» MATERIAL SHOWN:
=======

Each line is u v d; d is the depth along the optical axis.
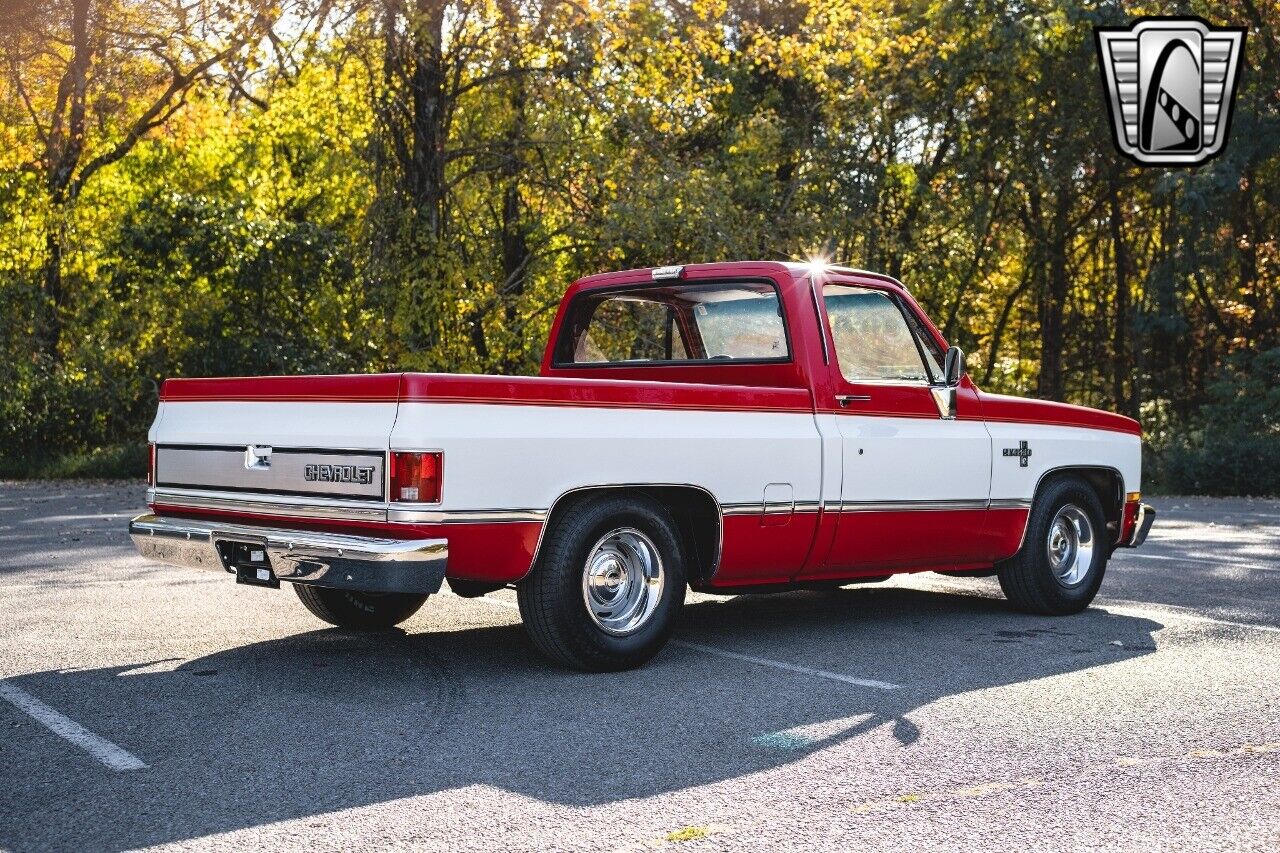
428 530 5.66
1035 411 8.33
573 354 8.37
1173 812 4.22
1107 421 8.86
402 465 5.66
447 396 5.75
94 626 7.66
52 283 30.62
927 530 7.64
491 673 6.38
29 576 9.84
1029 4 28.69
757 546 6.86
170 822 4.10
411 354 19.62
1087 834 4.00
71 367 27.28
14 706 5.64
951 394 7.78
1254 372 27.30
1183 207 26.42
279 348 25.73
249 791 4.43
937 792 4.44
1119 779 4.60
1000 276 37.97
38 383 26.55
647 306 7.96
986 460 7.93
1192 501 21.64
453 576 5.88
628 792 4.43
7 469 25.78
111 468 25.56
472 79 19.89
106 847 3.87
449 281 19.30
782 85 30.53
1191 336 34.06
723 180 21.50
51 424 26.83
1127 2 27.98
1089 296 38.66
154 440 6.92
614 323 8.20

=======

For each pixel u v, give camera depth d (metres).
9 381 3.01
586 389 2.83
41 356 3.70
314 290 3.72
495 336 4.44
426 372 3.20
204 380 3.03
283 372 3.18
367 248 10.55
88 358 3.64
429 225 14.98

=======

» EXERCISE AIM: From the records above, copy out the line with "449 281 19.30", the line with "614 323 8.20", and every line between them, word for word.

» SOLUTION TO THE EXERCISE:
449 281 19.30
782 85 30.53
1191 336 34.06
723 180 21.50
51 424 26.83
1127 2 27.98
1089 296 38.66
154 440 6.92
614 323 8.20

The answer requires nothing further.